Artificial intelligence (AI) is a term used liberally and to mean different things. When we talk about AI, we are usually describing computers taking on tasks that would typically have been undertaken by humans.
At Bravura, we see AI as a broad approach to tackling different challenges rather than a specific type of technology. A lot of hype surrounds AI because innovative approaches are emerging all the time, but most of the technology that is categorised as AI, is machine learning (ML), a branch of AI.
These technologies are able to accurately and effectively complete tasks that, in the past, would have taken humans much longer. JP Morgan’s [AI technology] for example can review approximately 12,000 documents in a matter of seconds…a human would spend 360,000 hours on the same documents.
The potential for the broad church of artificial intelligence applications is vast and there are certainly opportunities across financial services, with particular benefits for financial advice:
Encourage human creativity
ML can be used effectively to take on laborious and often repetitive work that requires a high degree of precision and accuracy. This will free up human capital from monotonous and repetitive tasks , allowing them to add value by focusing exclusively on the needs of the client. When it comes to financial planning, for many people, having an adviser who can exercise human emotion is crucial as our own emotional decisions – often impulses – can have a huge impact on our finances.
For instance, if a customer is looking for financial advice and has experienced or experiencing an emotional event, such as a death of a relative to plan for, ML will not currently be able to take the bereaved state of mind into account. Whereas, an adviser will be able to apply emotional rationale to the planning. However, this is not going to be the case forever. Machines understanding emotional intelligence and deep empathy is no longer a thing of science fiction. Concurrent with the progress of AI in the last two decades, ‘emotional intelligence’ has also developed significantly with advances in neuroscience and tools.
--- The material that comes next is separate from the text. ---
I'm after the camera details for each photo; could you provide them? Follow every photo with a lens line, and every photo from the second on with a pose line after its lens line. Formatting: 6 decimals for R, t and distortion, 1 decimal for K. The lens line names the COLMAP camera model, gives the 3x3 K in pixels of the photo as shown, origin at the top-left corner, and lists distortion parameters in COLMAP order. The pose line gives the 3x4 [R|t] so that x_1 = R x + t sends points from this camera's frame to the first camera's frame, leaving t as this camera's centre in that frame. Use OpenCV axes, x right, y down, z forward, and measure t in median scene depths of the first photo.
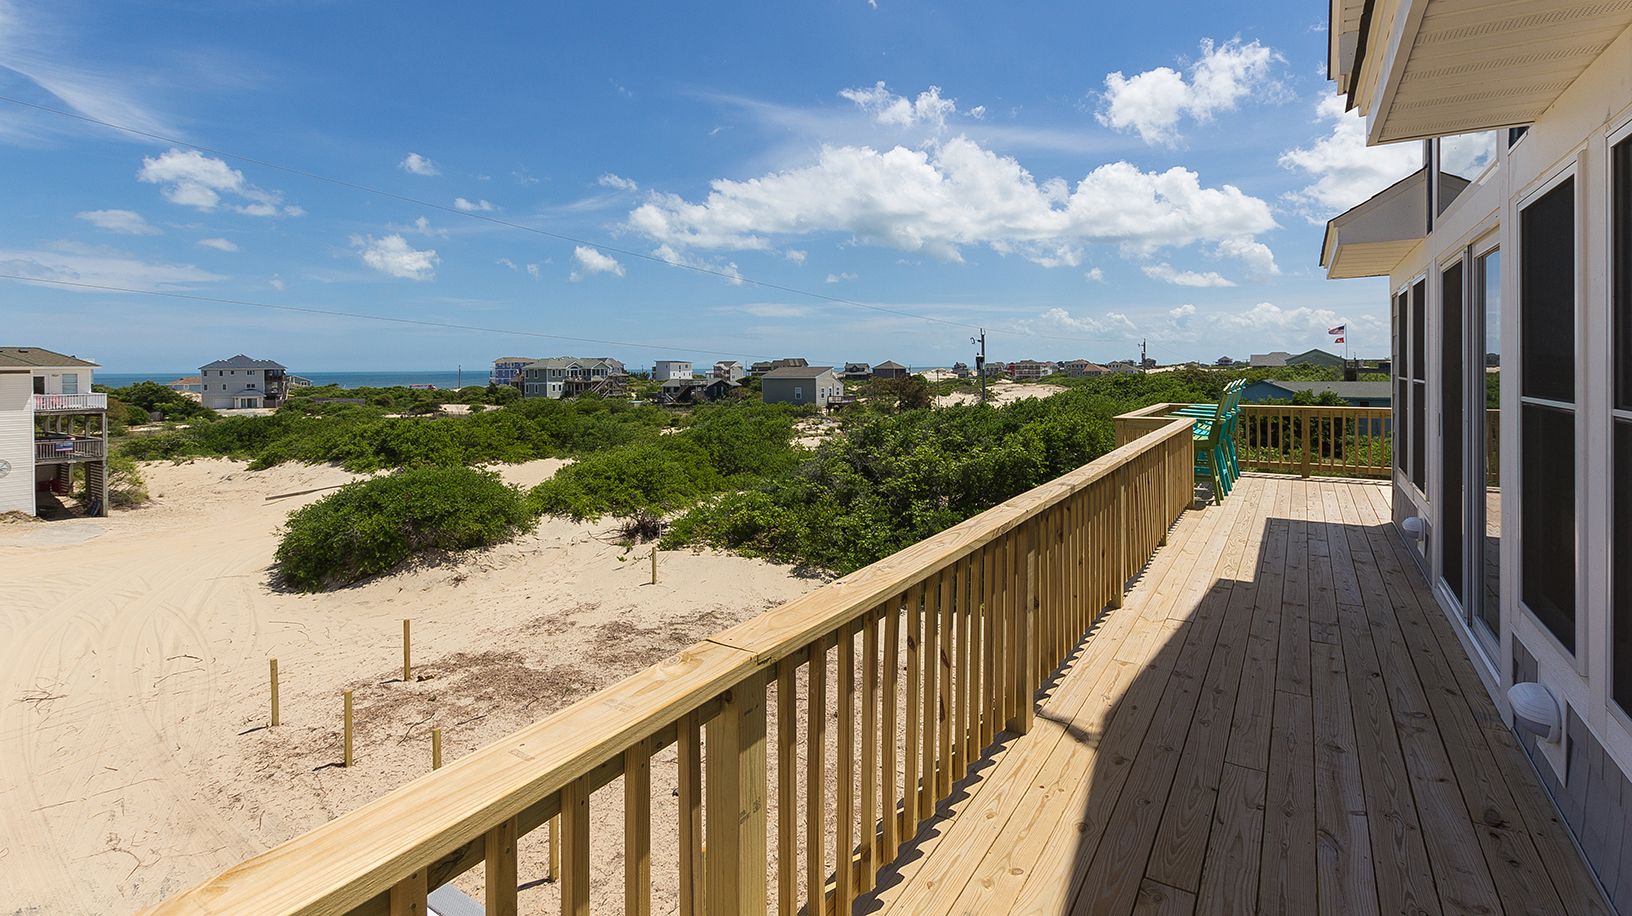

However, until developments in these areas are widely available, in order to sufficiently implement ML, businesses would need to identify where machines are better suited to the work and where humans add value, as getting it wrong, could have a detrimental effect on overall customer service.
Opportunity for advisers to offer better advice to more customers
The fact find is a vital part of the advice process as by getting this information advisers can understand the individual client’s circumstance and the complexity of their financial affairs. The advice given after this is highly tailored.
It is noted in the industry that younger customers with less wealth, or those with less complex financial needs, may be happier to interact with a ‘chatbot’ or a robo-adviser and that for all customers, natural language processing (how a computer processes and analyses large amounts of natural language data) is making it increasingly difficult for customers to tell whether they are talking to an AI interface or a human. According to research from Gartner, by 2022, 70% of white-collar workers will interact with [chatbots] daily. This expected growth is on par with the increase of millennials in the workplace.
Additionally, using ML as part of the fact find to collect and analyse more data will better equip advisers with information on their clients. This can only be beneficial for the advice process and may later result in improved results for the client.
Potential prevention of human error
ML can analyse and collate many data points at a far more effective rate than humans can. Humans are fallible, and error – although unlikely in professional advice circles – cannot be discounted. Technology can negate the chance of this happening as it is able to perform such data harvesting tasks at a much higher rate of accuracy. One example of this could be predicting clients that would be most likely to want to withdraw assets in a market downturn and putting them on an adviser call list. ML could be used to measure ‘volatility anxiety’ and flag these clients to the advisers as potentially needing extra support.
Above we have eluded to three ways AI and ML can improve advice however, as these technologies improve so will the benefits. As ML becomes more powerful it may be able to replicate human emotions and will therefore be able to aid further in the process. We do not believe that AI will be able to fully replace human advisers but instead will ensure that customers receive the best possible advice tailored to their individual needs.